**Tekst źródłowy:**
PALMA BIJE, NIE JA BIJĘ
Na Niedzielę Palmową.
Niedziela Palmowa jest jak uchylone drzwi do Wielkanocy. Jeszcze nie śpiewamy radosnego „Chwalcie Pana”, nie zasiadamy za suto zastawionymi stołami, ale przecież to wszystko jest tuż, tuż. - kilka słów od ks. Proboszcza
„PALMA BIJE, NIE JA BIJĘ”
Siostry i Bracia
Niedziela Palmowa jest jak uchylone drzwi do Wielkanocy. Jeszcze nie śpiewamy radosnego „Chwalcie Pana”, nie zasiadamy za suto zastawionymi stołami, ale przecież to wszystko jest tuż, tuż.
Dawniej w Niedzielę Palmową, młodzi parobcy, smagali witkami wierzbowymi po łydkach piszczące dziewczyny wołając: „ Palma bije, nie ja biję”. Dziś figli nieco mniej, ale został np. „Śmingus Dyngus”. A już obowiązkowo jak co roku bieganie, załatwianie, zastawianie, zasiadanie...

**Dane:**
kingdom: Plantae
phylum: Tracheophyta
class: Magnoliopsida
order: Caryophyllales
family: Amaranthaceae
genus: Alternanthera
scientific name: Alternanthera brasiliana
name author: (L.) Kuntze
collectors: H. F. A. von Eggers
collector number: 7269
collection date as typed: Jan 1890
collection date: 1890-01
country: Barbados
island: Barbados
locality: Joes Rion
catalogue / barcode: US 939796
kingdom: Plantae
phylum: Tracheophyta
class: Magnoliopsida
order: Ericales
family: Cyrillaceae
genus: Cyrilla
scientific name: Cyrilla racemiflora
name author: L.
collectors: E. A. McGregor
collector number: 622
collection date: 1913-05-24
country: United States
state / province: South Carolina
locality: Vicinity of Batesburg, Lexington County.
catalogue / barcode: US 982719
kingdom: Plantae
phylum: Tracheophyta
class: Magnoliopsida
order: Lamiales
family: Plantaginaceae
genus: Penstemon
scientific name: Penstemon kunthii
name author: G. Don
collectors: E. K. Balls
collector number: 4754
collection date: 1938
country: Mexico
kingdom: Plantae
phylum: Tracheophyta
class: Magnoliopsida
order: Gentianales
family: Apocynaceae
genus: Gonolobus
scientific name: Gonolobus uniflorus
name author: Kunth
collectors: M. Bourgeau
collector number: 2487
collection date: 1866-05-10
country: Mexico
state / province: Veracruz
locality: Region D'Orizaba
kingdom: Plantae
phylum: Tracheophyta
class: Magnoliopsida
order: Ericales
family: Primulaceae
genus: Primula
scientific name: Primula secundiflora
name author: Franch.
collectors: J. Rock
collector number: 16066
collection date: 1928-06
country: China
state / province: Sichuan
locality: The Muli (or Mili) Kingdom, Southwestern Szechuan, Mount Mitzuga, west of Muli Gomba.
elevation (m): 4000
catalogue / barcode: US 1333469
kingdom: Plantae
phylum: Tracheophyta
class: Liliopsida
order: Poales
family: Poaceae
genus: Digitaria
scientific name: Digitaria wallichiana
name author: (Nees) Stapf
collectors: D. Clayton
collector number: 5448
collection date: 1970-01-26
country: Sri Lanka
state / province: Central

**Polecenie A:** Wypisz wszystkie czynności, które tekst o Niedzieli Palmowej w ostatnim zdaniu przedstawia jako obowiązkowe jak co roku.
**Polecenie B:** Dopisz dalszy ciąg tekstu o Niedzieli Palmowej, zaczynając od miejsca po jego ostatnim zdaniu.

**Miejsce na odpowiedź A:** bieganie, załatwianie, zastawianie, zasiadanie

**Miejsce na odpowiedź B:**
Jeśli Święta miałby składać się z takich właśnie „ważnych” spraw to powiedzenie „Święta, święta i po świętach” pasuje tu jak ulał. Zjeść, wypić, pospacerować, siąść przed telewizorem. Na taki aktywizm, istotnie dzień, dwa w zupełności wystarczą. Tylko czy to naprawdę są święta?
W pewną pogodną noc, zajrzał mi do pokoju księżyc w pełni. Sięgnąłem po komórkę i zrobiłem mu zdjęcie. Potem spojrzałem w drugą stronę. Jakieś dwadzieścia metrów ode mnie, lampa ogrodowa rzucała nikłe światło. Ją też sfotografowałem. Potem porównałem obydwa obrazki i zbaraniałem. Na zdjęciu księżyc i lampa wyglądały prawie identycznie – dwa maleńkie, jasne punkciki na ciemnogranatowym tle.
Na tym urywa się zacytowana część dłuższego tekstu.